As one of the premier breeding institutions for this threatened species, Nashville Zoo is working to increase that number and ensure their survival.

In 2000, giant anteaters Linus and Lucy came to Nashville Zoo from Guyana, marking the first importation of wild-born giant anteaters to a North American zoo in ten years. Fifteen more anteaters from South American countries made their way to the US over several more years, adding much needed new genetics into the captive anteater population. Today, Nashville Zoo is home to the largest collection of captive giant anteaters in the United States.

Since 2001, 19 giant anteaters have been born at Nashville Zoo’s off-exhibit breeding facility. This reproductive success has been enhanced by research projects done at the Zoo that focus on the biology of anteaters and their reproductive system.

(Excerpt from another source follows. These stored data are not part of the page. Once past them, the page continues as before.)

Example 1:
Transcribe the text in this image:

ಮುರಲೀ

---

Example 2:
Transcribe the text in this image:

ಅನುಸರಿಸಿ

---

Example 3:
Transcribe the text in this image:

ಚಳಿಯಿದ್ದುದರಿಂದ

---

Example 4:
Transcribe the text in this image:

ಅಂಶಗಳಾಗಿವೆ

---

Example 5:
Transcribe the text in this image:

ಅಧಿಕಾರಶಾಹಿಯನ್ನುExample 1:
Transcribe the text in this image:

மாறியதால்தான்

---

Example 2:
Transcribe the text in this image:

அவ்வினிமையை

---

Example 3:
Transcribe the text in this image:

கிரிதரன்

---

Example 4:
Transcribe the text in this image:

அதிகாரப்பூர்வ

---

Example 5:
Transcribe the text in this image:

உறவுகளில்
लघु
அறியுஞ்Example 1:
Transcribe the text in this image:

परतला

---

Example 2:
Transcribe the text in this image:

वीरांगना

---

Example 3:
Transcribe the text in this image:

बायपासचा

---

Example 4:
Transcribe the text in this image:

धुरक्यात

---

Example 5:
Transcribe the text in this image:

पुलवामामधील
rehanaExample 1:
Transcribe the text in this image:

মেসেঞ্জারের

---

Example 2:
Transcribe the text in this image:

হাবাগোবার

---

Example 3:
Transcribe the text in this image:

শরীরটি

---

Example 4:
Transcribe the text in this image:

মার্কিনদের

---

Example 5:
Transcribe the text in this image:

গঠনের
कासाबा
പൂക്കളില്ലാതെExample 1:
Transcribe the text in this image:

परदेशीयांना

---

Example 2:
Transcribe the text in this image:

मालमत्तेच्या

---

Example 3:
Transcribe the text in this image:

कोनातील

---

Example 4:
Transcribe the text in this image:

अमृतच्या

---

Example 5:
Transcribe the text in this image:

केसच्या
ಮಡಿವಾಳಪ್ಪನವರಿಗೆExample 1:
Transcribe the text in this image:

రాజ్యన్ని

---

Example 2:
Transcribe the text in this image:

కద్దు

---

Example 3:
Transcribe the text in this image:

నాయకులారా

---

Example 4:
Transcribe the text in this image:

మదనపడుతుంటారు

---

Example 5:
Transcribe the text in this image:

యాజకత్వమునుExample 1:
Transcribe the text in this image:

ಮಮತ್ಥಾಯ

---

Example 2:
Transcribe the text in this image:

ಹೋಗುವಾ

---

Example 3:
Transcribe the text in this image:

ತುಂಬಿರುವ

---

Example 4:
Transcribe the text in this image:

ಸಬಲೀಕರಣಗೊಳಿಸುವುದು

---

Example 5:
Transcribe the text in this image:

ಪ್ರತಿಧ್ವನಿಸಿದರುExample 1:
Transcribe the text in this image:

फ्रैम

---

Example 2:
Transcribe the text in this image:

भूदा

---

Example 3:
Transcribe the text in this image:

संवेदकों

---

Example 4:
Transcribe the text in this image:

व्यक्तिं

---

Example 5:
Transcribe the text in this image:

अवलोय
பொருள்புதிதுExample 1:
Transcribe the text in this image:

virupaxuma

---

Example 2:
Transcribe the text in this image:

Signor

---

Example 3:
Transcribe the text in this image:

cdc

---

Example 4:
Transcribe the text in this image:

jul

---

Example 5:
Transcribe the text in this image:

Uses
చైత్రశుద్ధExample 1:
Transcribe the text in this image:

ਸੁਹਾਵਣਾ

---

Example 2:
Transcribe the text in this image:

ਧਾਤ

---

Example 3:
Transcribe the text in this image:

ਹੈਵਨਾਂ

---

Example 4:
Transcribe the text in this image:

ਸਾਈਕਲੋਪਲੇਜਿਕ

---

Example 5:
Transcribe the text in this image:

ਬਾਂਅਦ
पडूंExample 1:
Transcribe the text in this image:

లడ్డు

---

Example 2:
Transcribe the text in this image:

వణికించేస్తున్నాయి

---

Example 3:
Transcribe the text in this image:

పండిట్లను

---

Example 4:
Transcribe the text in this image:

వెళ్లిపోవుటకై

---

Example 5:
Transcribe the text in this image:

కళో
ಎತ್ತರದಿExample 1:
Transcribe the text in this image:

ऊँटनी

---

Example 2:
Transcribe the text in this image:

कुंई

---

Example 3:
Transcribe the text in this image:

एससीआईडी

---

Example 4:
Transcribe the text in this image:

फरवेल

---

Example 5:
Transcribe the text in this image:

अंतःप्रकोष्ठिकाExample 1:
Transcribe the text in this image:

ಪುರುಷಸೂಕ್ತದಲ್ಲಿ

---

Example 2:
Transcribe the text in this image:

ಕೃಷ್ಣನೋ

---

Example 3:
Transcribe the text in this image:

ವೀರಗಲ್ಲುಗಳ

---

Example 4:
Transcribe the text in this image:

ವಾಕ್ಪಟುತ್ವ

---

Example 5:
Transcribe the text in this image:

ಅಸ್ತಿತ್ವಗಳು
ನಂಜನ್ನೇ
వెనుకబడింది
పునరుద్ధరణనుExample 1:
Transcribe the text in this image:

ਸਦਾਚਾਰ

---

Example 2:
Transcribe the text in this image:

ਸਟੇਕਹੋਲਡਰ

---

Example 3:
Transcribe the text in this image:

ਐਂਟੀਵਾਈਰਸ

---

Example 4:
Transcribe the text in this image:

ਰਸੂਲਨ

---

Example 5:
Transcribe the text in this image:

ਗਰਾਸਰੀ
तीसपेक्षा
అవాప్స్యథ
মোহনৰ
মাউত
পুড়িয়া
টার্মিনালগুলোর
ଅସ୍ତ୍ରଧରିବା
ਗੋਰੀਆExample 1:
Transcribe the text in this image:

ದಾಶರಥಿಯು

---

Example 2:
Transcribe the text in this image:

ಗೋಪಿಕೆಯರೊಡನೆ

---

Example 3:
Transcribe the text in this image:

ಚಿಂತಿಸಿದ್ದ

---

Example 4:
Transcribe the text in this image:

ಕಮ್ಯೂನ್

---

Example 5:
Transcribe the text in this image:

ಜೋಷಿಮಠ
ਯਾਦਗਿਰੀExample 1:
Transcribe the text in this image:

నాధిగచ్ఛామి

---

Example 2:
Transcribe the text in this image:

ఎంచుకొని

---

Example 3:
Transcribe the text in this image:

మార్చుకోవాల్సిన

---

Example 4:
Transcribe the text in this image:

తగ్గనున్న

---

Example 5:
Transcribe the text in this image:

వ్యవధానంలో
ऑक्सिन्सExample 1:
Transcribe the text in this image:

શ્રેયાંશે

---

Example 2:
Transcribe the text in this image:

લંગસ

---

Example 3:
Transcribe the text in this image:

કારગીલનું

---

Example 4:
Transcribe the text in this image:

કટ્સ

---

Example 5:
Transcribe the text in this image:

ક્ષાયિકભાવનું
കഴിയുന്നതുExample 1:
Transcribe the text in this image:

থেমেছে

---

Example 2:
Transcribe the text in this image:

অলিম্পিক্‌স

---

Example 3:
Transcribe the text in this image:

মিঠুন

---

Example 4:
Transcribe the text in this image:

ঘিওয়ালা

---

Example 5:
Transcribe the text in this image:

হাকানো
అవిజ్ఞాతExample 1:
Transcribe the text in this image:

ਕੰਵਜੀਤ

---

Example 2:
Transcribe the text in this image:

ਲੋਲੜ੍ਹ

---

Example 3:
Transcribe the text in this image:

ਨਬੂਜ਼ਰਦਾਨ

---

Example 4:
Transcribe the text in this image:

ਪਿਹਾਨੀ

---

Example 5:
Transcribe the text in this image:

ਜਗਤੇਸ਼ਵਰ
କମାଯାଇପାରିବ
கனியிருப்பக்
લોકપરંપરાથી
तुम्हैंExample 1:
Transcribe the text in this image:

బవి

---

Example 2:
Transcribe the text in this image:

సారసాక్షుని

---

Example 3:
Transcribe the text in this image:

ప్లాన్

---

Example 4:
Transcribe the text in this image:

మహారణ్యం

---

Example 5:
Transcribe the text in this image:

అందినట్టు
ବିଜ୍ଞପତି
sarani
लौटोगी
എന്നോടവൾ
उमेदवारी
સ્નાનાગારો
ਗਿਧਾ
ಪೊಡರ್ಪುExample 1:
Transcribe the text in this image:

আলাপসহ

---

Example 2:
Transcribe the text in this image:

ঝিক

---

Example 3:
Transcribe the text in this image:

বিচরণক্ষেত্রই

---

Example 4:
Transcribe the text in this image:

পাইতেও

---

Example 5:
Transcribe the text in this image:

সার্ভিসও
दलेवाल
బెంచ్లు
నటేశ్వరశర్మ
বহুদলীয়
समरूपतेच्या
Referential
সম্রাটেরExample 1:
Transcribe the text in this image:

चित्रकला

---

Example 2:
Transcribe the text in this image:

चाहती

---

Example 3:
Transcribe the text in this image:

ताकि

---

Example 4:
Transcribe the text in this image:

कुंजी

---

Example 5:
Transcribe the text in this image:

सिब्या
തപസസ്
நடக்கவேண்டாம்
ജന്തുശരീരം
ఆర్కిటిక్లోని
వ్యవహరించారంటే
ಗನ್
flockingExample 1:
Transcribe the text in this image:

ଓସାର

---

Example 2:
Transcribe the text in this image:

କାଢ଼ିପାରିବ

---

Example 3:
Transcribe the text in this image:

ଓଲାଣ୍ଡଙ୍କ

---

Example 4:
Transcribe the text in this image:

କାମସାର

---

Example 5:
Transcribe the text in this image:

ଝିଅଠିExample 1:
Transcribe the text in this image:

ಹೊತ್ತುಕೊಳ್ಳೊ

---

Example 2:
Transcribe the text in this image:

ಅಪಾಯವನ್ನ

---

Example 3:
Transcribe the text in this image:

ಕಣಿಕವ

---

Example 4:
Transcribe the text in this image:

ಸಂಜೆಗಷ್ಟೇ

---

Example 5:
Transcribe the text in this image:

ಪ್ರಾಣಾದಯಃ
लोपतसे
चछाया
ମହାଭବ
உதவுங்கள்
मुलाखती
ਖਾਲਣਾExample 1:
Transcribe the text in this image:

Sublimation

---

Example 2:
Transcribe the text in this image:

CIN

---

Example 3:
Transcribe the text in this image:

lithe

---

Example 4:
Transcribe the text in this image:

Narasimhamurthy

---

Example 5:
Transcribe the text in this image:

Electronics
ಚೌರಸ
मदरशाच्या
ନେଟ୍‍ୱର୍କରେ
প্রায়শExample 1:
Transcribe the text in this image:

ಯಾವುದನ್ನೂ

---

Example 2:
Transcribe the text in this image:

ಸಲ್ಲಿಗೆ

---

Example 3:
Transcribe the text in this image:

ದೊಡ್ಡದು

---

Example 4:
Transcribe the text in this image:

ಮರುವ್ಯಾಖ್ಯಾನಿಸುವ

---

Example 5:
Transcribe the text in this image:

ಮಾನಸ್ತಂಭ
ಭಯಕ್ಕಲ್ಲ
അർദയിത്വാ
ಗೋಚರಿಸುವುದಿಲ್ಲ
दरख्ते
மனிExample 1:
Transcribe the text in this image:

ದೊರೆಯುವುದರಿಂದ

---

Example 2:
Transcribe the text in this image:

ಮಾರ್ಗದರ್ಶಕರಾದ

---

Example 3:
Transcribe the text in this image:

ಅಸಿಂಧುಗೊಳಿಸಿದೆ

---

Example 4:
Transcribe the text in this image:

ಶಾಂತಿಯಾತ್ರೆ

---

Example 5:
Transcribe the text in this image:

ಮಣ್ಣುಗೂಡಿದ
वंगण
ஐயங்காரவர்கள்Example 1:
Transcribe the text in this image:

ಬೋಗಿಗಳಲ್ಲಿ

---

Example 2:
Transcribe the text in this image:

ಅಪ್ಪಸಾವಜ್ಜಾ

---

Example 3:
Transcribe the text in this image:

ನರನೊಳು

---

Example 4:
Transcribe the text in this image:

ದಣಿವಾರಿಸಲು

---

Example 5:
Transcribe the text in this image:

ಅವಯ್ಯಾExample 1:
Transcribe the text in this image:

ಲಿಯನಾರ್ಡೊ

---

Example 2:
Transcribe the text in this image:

Projects include monitoring reproductive status in female giant anteaters by fecal hormone analysis and performing ultrasonographic exams to confirm pregnancy and monitor fetal development. Because giant anteaters do not exhibit any obvious physical or behavioral indicators of pregnancy, these alternative methods of confirmation are critical for the care and management of gestating females and neonates in zoos.

Anteaters are highly specialized feeders and their diet can be challenging to replicate in zoos. Nutritional research is essential in developing diets that meet their nutritional needs and stimulate natural feeding behaviors. Nashville Zoo has undertaken research projects to determine if diets currently being fed to captive anteaters contain sufficient concentrations of taurine, a nutritionally essential sulfur-containing amino acid, and if chitin supplementation in the diets would improve gastrointestinal function.

Nashville Zoo is recognized as a leader in caring for both giant anteaters and tamanduas. The Zoo’s animal care and veterinary staff are currently working on an anteater care manual in conjunction with the Association of Zoos and Aquariums' Species Survival Program that will provide husbandry guidelines and veterinary issues associated with these species.

Nashville Zoo’s giant anteater collection resides off-exhibit in a barn located behind the Historic Home. It has separate enclosures and outdoor roaming areas for each animal.